• PROBLEM REQUIREMENTS:
In the text extractions below, replace "beijing" with "peking". Reproduce every line, with everything else unchanged.

Page-level text extractions
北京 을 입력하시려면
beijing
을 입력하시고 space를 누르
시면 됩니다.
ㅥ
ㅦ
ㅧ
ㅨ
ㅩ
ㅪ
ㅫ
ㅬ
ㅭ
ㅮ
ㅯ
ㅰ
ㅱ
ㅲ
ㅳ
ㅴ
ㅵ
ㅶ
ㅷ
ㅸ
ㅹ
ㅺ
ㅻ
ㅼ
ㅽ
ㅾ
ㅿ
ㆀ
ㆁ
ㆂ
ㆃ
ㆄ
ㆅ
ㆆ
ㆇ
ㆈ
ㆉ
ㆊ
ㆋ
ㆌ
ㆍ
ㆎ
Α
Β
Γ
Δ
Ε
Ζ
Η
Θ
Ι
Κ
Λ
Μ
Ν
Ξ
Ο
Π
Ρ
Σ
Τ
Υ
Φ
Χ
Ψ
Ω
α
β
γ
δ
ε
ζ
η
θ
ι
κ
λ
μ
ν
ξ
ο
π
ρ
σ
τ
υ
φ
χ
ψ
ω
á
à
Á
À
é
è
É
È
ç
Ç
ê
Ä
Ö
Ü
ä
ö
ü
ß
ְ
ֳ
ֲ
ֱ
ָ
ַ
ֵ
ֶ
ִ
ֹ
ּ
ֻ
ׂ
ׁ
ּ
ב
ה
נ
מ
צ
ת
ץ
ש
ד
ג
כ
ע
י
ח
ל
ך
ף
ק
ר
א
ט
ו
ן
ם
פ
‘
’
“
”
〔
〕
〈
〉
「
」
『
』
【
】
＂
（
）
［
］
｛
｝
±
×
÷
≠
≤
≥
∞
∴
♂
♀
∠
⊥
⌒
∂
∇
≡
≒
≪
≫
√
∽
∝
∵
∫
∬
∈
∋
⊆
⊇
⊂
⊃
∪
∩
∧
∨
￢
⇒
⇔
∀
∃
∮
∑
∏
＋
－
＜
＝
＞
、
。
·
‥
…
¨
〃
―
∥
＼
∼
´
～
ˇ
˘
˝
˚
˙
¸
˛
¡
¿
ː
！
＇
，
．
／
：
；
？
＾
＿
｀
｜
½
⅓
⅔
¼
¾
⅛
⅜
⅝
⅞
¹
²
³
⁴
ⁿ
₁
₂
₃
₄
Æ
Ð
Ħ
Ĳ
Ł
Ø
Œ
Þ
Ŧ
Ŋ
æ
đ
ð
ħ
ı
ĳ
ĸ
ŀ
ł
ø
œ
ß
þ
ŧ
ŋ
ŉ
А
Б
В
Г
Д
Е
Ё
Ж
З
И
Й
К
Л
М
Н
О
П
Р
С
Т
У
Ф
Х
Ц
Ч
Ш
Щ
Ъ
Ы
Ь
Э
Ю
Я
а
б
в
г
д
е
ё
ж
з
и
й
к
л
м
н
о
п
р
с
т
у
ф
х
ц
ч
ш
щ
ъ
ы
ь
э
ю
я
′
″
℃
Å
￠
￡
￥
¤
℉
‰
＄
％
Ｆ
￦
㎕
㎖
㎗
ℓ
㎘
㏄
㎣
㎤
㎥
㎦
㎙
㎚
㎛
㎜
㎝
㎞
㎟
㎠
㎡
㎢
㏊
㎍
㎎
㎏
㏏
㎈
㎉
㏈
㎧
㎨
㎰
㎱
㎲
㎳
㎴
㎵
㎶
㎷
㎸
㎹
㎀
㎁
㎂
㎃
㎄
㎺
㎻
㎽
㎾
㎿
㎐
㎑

• YOUR RESPONSE:
北京 을 입력하시려면
peking
을 입력하시고 space를 누르
시면 됩니다.
ㅥ
ㅦ
ㅧ
ㅨ
ㅩ
ㅪ
ㅫ
ㅬ
ㅭ
ㅮ
ㅯ
ㅰ
ㅱ
ㅲ
ㅳ
ㅴ
ㅵ
ㅶ
ㅷ
ㅸ
ㅹ
ㅺ
ㅻ
ㅼ
ㅽ
ㅾ
ㅿ
ㆀ
ㆁ
ㆂ
ㆃ
ㆄ
ㆅ
ㆆ
ㆇ
ㆈ
ㆉ
ㆊ
ㆋ
ㆌ
ㆍ
ㆎ
Α
Β
Γ
Δ
Ε
Ζ
Η
Θ
Ι
Κ
Λ
Μ
Ν
Ξ
Ο
Π
Ρ
Σ
Τ
Υ
Φ
Χ
Ψ
Ω
α
β
γ
δ
ε
ζ
η
θ
ι
κ
λ
μ
ν
ξ
ο
π
ρ
σ
τ
υ
φ
χ
ψ
ω
á
à
Á
À
é
è
É
È
ç
Ç
ê
Ä
Ö
Ü
ä
ö
ü
ß
ְ
ֳ
ֲ
ֱ
ָ
ַ
ֵ
ֶ
ִ
ֹ
ּ
ֻ
ׂ
ׁ
ּ
ב
ה
נ
מ
צ
ת
ץ
ש
ד
ג
כ
ע
י
ח
ל
ך
ף
ק
ר
א
ט
ו
ן
ם
פ
‘
’
“
”
〔
〕
〈
〉
「
」
『
』
【
】
＂
（
）
［
］
｛
｝
±
×
÷
≠
≤
≥
∞
∴
♂
♀
∠
⊥
⌒
∂
∇
≡
≒
≪
≫
√
∽
∝
∵
∫
∬
∈
∋
⊆
⊇
⊂
⊃
∪
∩
∧
∨
￢
⇒
⇔
∀
∃
∮
∑
∏
＋
－
＜
＝
＞
、
。
·
‥
…
¨
〃
―
∥
＼
∼
´
～
ˇ
˘
˝
˚
˙
¸
˛
¡
¿
ː
！
＇
，
．
／
：
；
？
＾
＿
｀
｜
½
⅓
⅔
¼
¾
⅛
⅜
⅝
⅞
¹
²
³
⁴
ⁿ
₁
₂
₃
₄
Æ
Ð
Ħ
Ĳ
Ł
Ø
Œ
Þ
Ŧ
Ŋ
æ
đ
ð
ħ
ı
ĳ
ĸ
ŀ
ł
ø
œ
ß
þ
ŧ
ŋ
ŉ
А
Б
В
Г
Д
Е
Ё
Ж
З
И
Й
К
Л
М
Н
О
П
Р
С
Т
У
Ф
Х
Ц
Ч
Ш
Щ
Ъ
Ы
Ь
Э
Ю
Я
а
б
в
г
д
е
ё
ж
з
и
й
к
л
м
н
о
п
р
с
т
у
ф
х
ц
ч
ш
щ
ъ
ы
ь
э
ю
я
′
″
℃
Å
￠
￡
￥
¤
℉
‰
＄
％
Ｆ
￦
㎕
㎖
㎗
ℓ
㎘
㏄
㎣
㎤
㎥
㎦
㎙
㎚
㎛
㎜
㎝
㎞
㎟
㎠
㎡
㎢
㏊
㎍
㎎
㎏
㏏
㎈
㎉
㏈
㎧
㎨
㎰
㎱
㎲
㎳
㎴
㎵
㎶
㎷
㎸
㎹
㎀
㎁
㎂
㎃
㎄
㎺
㎻
㎽
㎾
㎿
㎐
㎑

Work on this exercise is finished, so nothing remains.